Want to know why your crypto is red this week? Look at the Nasdaq, not the blockchain.
Bitcoin's sitting around $62,650, down about 4.5% on the week, and the cause isn't anything that happened in crypto. It's that the stock market is having a rough time, the Nasdaq slid over 2% and AI stocks got hit with a brutal 10% crash, and crypto did what it almost always does in these moments: it followed. A strong dollar and the ongoing fear of higher-for-longer interest rates pushed money out of risky assets across the board, and Bitcoin is still very much a risky asset.
This is the part people forget when they're deep in the crypto bubble. Bitcoin doesn't trade in its own little world. It trades like a high-beta tech stock, which means when the Nasdaq sneezes, crypto catches a cold. When AI stocks crashed 10% this week, there was almost no chance Bitcoin was going to hold steady. The correlation is just too tight right now.
Let me explain why that correlation exists, because it matters for what comes next. When interest rates are high or rising, safe assets like government bonds pay you a decent, guaranteed return. That makes risky, no-yield assets less attractive by comparison. Why gamble on something volatile that pays nothing when you can park money somewhere safe and earn a solid percentage? So when rate fears spike, the riskiest stuff sells off first and hardest, and crypto plus speculative tech stocks sit right at the top of that "riskiest" list. They fall together because they're driven by the same thing: the price of money.
So this isn't a crypto problem. It's a macro problem that crypto is caught in. No exchange blew up. No major protocol got hacked this week. Bitcoin's fundamentals didn't change. The whole asset class just got dragged down by the same tide pulling stocks lower.
Here's a sobering data point, though, and I won't hide from it. Analysts at 10x Research suggested Bitcoin could fall to around $55,000 before it finds a real bottom, possibly not until the August-to-October window. That's a meaningful drop from here, and it's a reminder that "this is just a macro dip" doesn't mean the dip is over. Macro pressure can last months, not days. If rates stay high and stocks keep sliding, crypto has no special force field. It'll keep following.

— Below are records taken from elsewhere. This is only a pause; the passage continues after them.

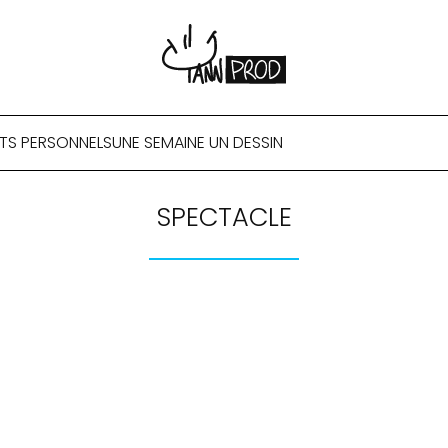
TS PERSONNELS
UNE SEMAINE UN DESSIN
SPECTACLE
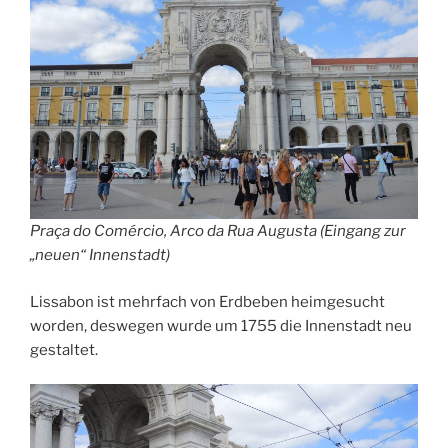
Praça do Comércio,
Arco da Rua Augusta
(Eingang zur
„neuen“ Innenstadt)
Lissabon ist mehrfach von Erdbeben heimgesucht
worden, deswegen wurde um 1755 die Innenstadt neu
gestaltet.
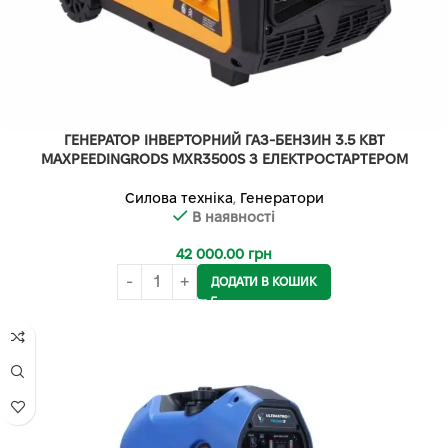
ГЕНЕРАТОР ІНВЕРТОРНИЙ ГАЗ-БЕНЗИН 3.5 КВТ
MAXPEEDINGRODS MXR3500S З ЕЛЕКТРОСТАРТЕРОМ
Силова техніка
,
Генератори
В наявності
42 000.00
грн
ДОДАТИ В КОШИК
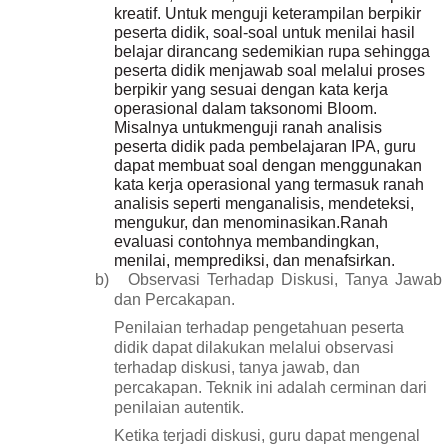
kreatif.
Untuk menguji keterampilan berpikir
peserta didik, soal-soal untuk menilai hasil
belajar
dirancang
sedemikian
rupa
sehingga
peserta
didik
menjawab soal melalui proses
berpikir yang sesuai dengan kata kerja
operasional dalam taksonomi Bloom.
Misalnya untukmenguji ranah analisis
peserta didik pada pembelajaran
IPA, guru
dapat
membuat
soal
dengan
menggunakan
kata
kerja operasional yang termasuk ranah
analisis seperti menganalisis, mendeteksi,
mengukur, dan menominasikan.Ranah
evaluasi contohnya membandingkan,
menilai, memprediksi,
dan menafsirkan.
b)
Observasi Terhadap Diskusi, Tanya Jawab
dan Percakapan.
Penilaian terhadap pengetahuan peserta
didik dapat dilakukan melalui observasi
terhadap diskusi, tanya jawab, dan
percakapan. Teknik ini adalah cerminan dari
penilaian autentik.
Ketika terjadi diskusi, guru dapat mengenal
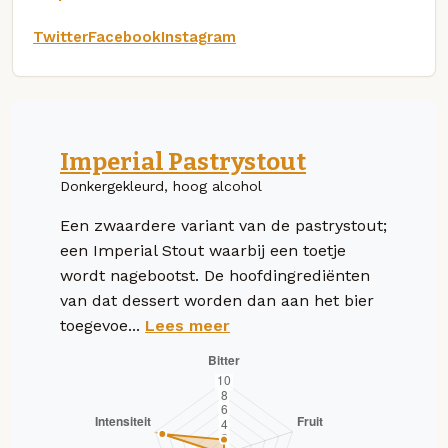
Twitter
Facebook
Instagram
Imperial Pastrystout
Donkergekleurd, hoog alcohol
Een zwaardere variant van de pastrystout;
een Imperial Stout waarbij een toetje
wordt nagebootst. De hoofdingrediënten
van dat dessert worden dan aan het bier
toegevoe...
Lees meer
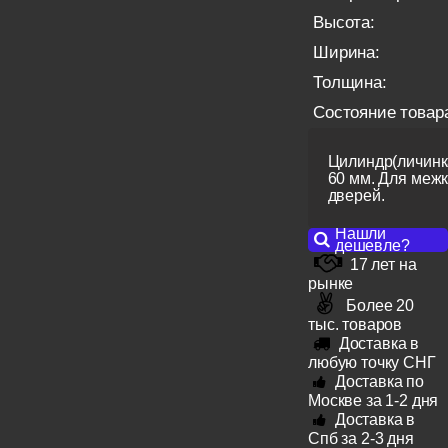
Высота:
Ширина:
Толщина:
Состояние товар
Цилиндр(личинк
60 мм. Для меж
дверей.
Нашли
дешевле?
17 лет на
рынке
Более 20
тыс. товаров
Доставка в
любую точку СНГ
Доставка по
Москве за 1-2 дня
Доставка в
Спб за 2-3 дня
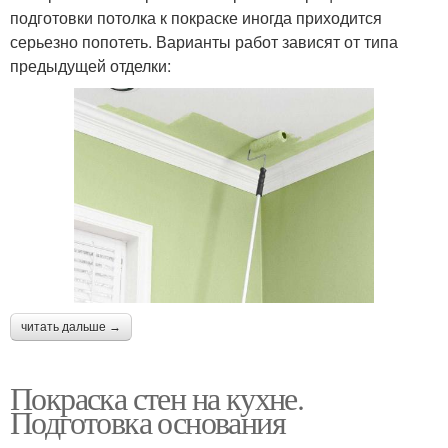
подготовки потолка к покраске иногда приходится
серьезно попотеть. Варианты работ зависят от типа
предыдущей отделки:
читать дальше →
Покраска стен на кухне.
Подготовка основания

But let me balance that, because the doom can get overdone too. Bitcoin's market cap is still around $1.33 trillion, dwarfing Ethereum's $233 billion and everything else. This is a correction in a still-enormous, still-functioning asset, not a collapse. And the same correlation that's hurting now cuts the other way eventually. When the macro picture improves, when the Fed softens or stocks recover, crypto tends to bounce harder than almost anything, because it's high-beta in both directions. The thing that's amplifying the pain will amplify the relief.
So what do I actually take from this?
First, stop reading every crypto dip as a crypto story. Half the time it's a stock story wearing a crypto costume. If you want to know where Bitcoin's headed next week, you'll learn more from watching the Nasdaq and the dollar than from any on-chain chart. That's not how it should be, maybe, but it's how it is right now.

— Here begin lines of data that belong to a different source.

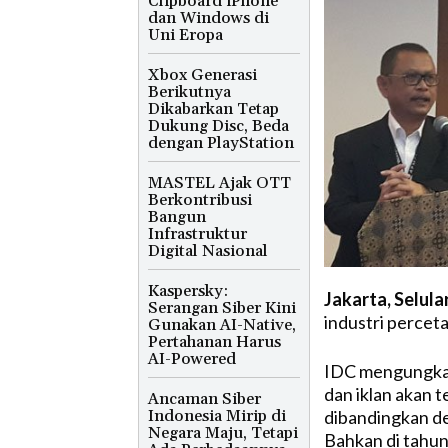
Clipboard iPhone
dan Windows di
Uni Eropa
Xbox Generasi
Berikutnya
Dikabarkan Tetap
Dukung Disc, Beda
dengan PlayStation
MASTEL Ajak OTT
Berkontribusi
Bangun
Infrastruktur
Digital Nasional
Kaspersky:
Jakarta, Selula
Serangan Siber Kini
industri perceta
Gunakan AI-Native,
Pertahanan Harus
AI-Powered
IDC mengungkap
dan iklan akan 
Ancaman Siber
dibandingkan de
Indonesia Mirip di
Negara Maju, Tetapi
Bahkan di tahu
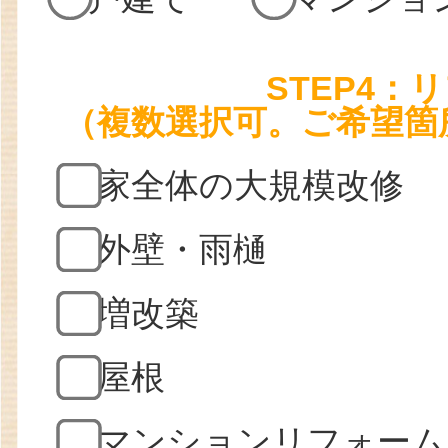
STEP4
（複数選択可。ご希望箇
家全体の大規模改修
外壁・雨樋
増改築
屋根
マンションリフォーム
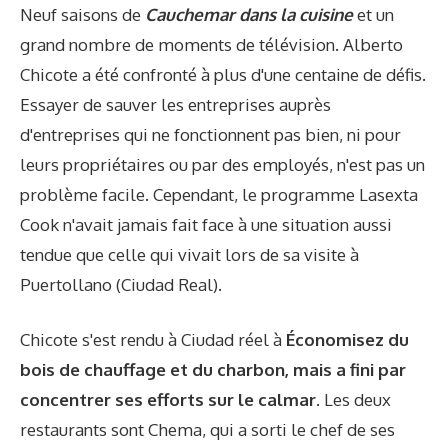
Neuf saisons de
Cauchemar dans la cuisine
et un
grand nombre de moments de télévision. Alberto
Chicote a été confronté à plus d'une centaine de défis.
Essayer de sauver les entreprises auprès
d'entreprises qui ne fonctionnent pas bien, ni pour
leurs propriétaires ou par des employés, n'est pas un
problème facile. Cependant, le programme Lasexta
Cook n'avait jamais fait face à une situation aussi
tendue que celle qui vivait lors de sa visite à
Puertollano (Ciudad Real).
Chicote s'est rendu à Ciudad réel à
Économisez du
bois de chauffage et du charbon, mais a fini par
concentrer ses efforts sur le calmar
. Les deux
restaurants sont Chema, qui a sorti le chef de ses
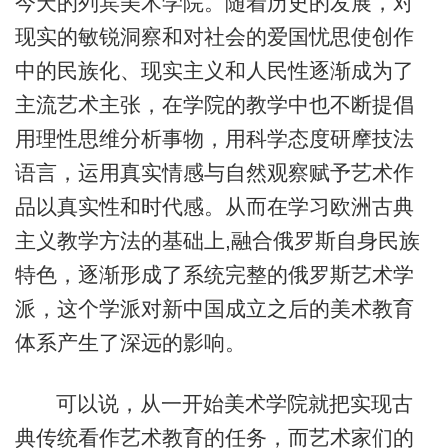
今天的列宾美术学院。随着历史的发展，对
现实的敏锐洞察和对社会的爱国忧思使创作
中的民族化、现实主义和人民性逐渐成为了
主流艺术主张，在学院的教学中也不断提倡
用理性思维分析事物，用科学态度研摩技法
语言，运用真实情感与自然观察赋予艺术作
品以真实性和时代感。从而在学习欧洲古典
主义教学方法的基础上,融合俄罗斯自身民族
特色，逐渐形成了系统完整的俄罗斯艺术学
派，这个学派对新中国成立之后的美术教育
体系产生了深远的影响。
可以说，从一开始美术学院就把实现古
典传统看作艺术教育的任务，而艺术家们的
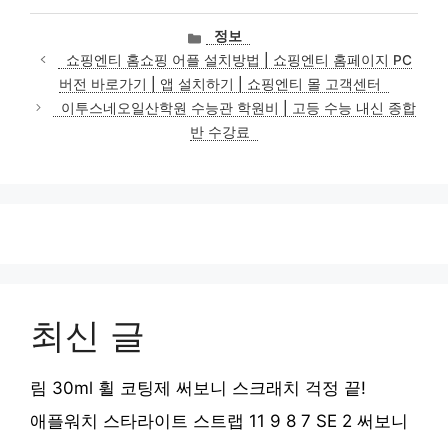
카
정보
테
쇼핑엔티 홈쇼핑 어플 설치방법 | 쇼핑엔티 홈페이지 PC
고
버전 바로가기 | 앱 설치하기 | 쇼핑엔티 몰 고객센터
리
이투스네오일산학원 수능관 학원비 | 고등 수능 내신 종합
반 수강료
최신 글
림 30ml 휠 코팅제 써보니 스크래치 걱정 끝!
애플워치 스타라이트 스트랩 11 9 8 7 SE 2 써보니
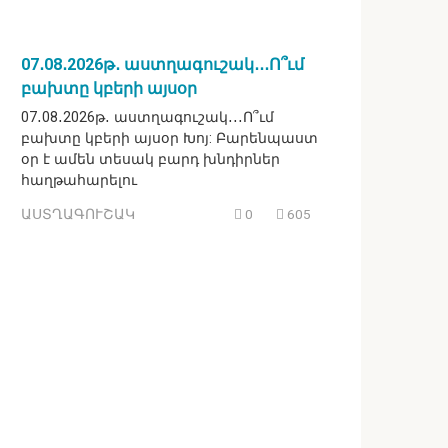
07․08․2026թ․ աստղագուշակ․․․Ո՞ւմ
բախտը կբերի այսօր
07․08․2026թ․ աստղագուշակ․․․Ո՞ւմ
բախտը կբերի այսօր Խոյ: Բարենպաստ
օր է ամեն տեսակ բարդ խնդիրներ
հաղթահարելու
ԱՍՏՂԱԳՈՒՇԱԿ
0
605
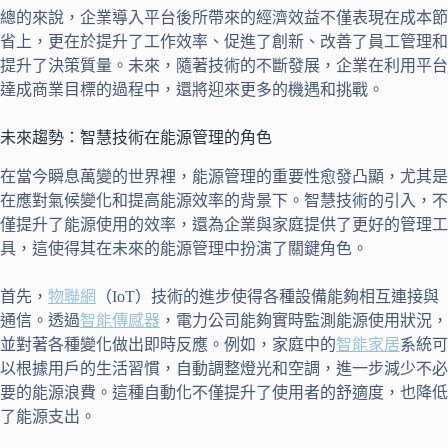
總的來說，企業導入平台後所帶來的經濟效益不僅表現在成本節
省上，更在於提升了工作效率、促進了創新、改善了員工管理和
提升了決策質量。未來，隨著技術的不斷發展，企業在利用平台
達成商業目標的過程中，還將迎來更多的機遇和挑戰。
未來趨勢：智慧技術在能源管理的角色
在當今瞬息萬變的世界裡，能源管理的重要性愈發凸顯，尤其是
在應對氣候變化和提高能源效率的背景下。智慧技術的引入，不
僅提升了能源使用的效率，還為企業與家庭提供了更好的管理工
具，這使得其在未來的能源管理中扮演了關鍵角色。
首先，
物聯網
（IoT）技術的進步使得各種設備能夠相互連接與
通信。透過
智能傳感器
，電力公司能夠實時監測能源使用狀況，
並對著各種變化做出即時反應。例如，家庭中的
智能家居
系統可
以根據用戶的生活習慣，自動調整燈光和空調，進一步減少不必
要的能源浪費。這種自動化不僅提升了使用者的舒適度，也降低
了能源支出。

Second, this kind of macro-driven decline doesn't reverse on hope. It reverses when the macro reverses. So I'm watching rates, the dollar, and the stock market, not waiting for some crypto-specific savior. The catalyst for the next real move up is probably going to come from the Fed, not from a token.
Third, if 10x Research is even roughly right about a $55k area before a bottom, there's no rush. A market that might have another leg down isn't one you sprint into. Patience costs you nothing here except some upside if you're wrong. Impatience could cost you real money.
For anyone newer who's watching their portfolio bleed in sync with the stock market and feeling confused about why, this is your lesson: crypto and risky stocks are joined at the hip in 2026. That's frustrating when stocks are falling. It'll feel great when they're rising. Either way, understanding the link means you stop being surprised by it.
None of this is financial advice. But the read this week is simple. Don't panic about a crypto crisis that isn't happening. This is a macro tide, crypto's riding it down with stocks, and it'll ride back up when the tide turns. Watch the Nasdaq. Watch the Fed. Keep your powder dry.
The blockchain's fine. The mood isn't. That's a market, not a meltdown.